Ford Sees Fivefold Surge in U.S. Hybrid Sales on Way to RecordCraig Trudell
Ford Motor Co., which has introduced five new electric-powered models in the past year, expects its sales of hybrid vehicles to surge by fivefold in January to start a record year for the company.
Ford will report that it sold more than 6,000 hybrid cars and utilities, led by the Fusion and C-Max models, this month, up from 1,209 a year earlier, the Dearborn, Michigan-based company said in an e-mailed statement. For all of 2012, Ford came within 500 hybrid deliveries of its record, set in 2010.
“We are looking toward 2013 as being a record sales year for our hybrid vehicles,” Erich Merkle, Ford’s sales analyst, said in an e-mail. Of Ford’s hybrid sales last year, 55 percent occurred during the fourth quarter, he said.
Chief Executive Officer Alan Mulally has led an overhaul of Ford’s lineup since joining the company in 2006 with an emphasis on fuel-efficient smaller cars to complement its better-selling pickups and sport-utility vehicles. The carmaker is entering its first full year with the C-Max models and a revamped Fusion hybrid sedan in the U.S. market.
Ford’s previous record for hybrid sales in the month of January was 1,847 vehicles in 2010, when Ford also set its annual record of 35,496. The company delivered 35,034 hybrids last year, a 29 percent increase from a year earlier.
Toyota Motor Corp. is the pre-eminent leader in the U.S. hybrid market, with its Prius line alone posting 236,659 sales last year, according to researcher Autodata Corp.
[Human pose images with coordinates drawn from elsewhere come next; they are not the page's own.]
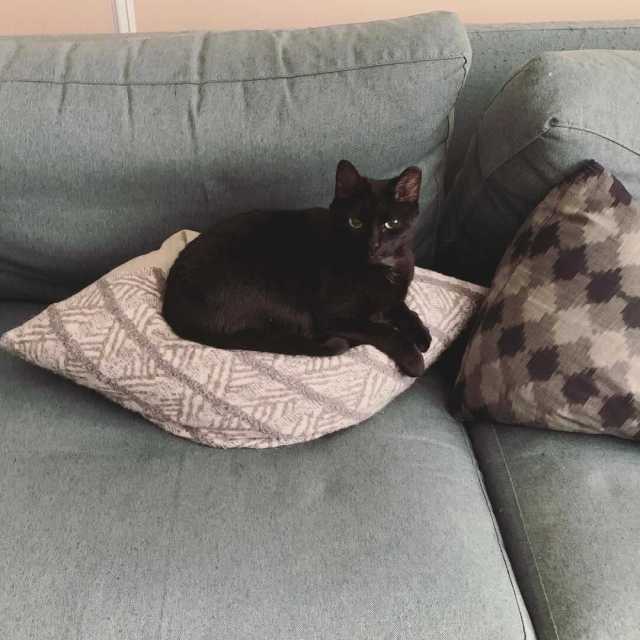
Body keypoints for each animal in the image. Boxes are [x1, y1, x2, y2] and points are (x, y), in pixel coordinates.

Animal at [161, 160, 430, 378]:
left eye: (391, 223)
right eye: (355, 223)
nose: (373, 244)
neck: (382, 269)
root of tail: (172, 306)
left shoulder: (392, 296)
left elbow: (403, 308)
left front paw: (422, 335)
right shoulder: (333, 316)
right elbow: (384, 331)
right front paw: (414, 359)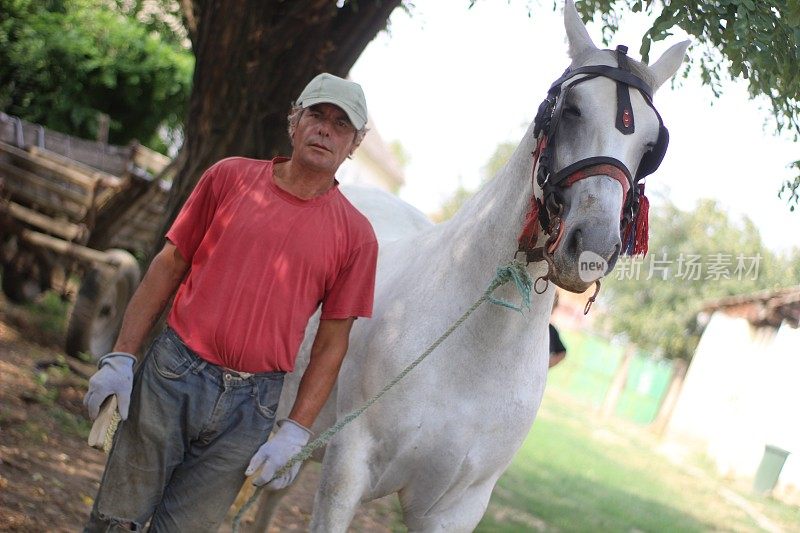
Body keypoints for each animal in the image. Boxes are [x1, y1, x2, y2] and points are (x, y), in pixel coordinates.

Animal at [255, 2, 688, 528]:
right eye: (571, 109)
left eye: (651, 145)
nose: (593, 246)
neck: (475, 355)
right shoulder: (347, 470)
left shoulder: (456, 508)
The Toyota City, Japan-based automaker boosted Prius deliveries by 73 percent as it added v wagon, c subcompact and plug-in iterations of the hybrid, which it began selling in the U.S. in 2000.
Ford has said it is working with the U.S. Environmental Protection Agency in examining the industry’s testing procedures for hybrid fuel economy after facing criticism by reviewers such as Consumer Reports. The C-Max and Fusion hybrids are both rated at 47 miles (76 kilometers) per gallon in highway driving.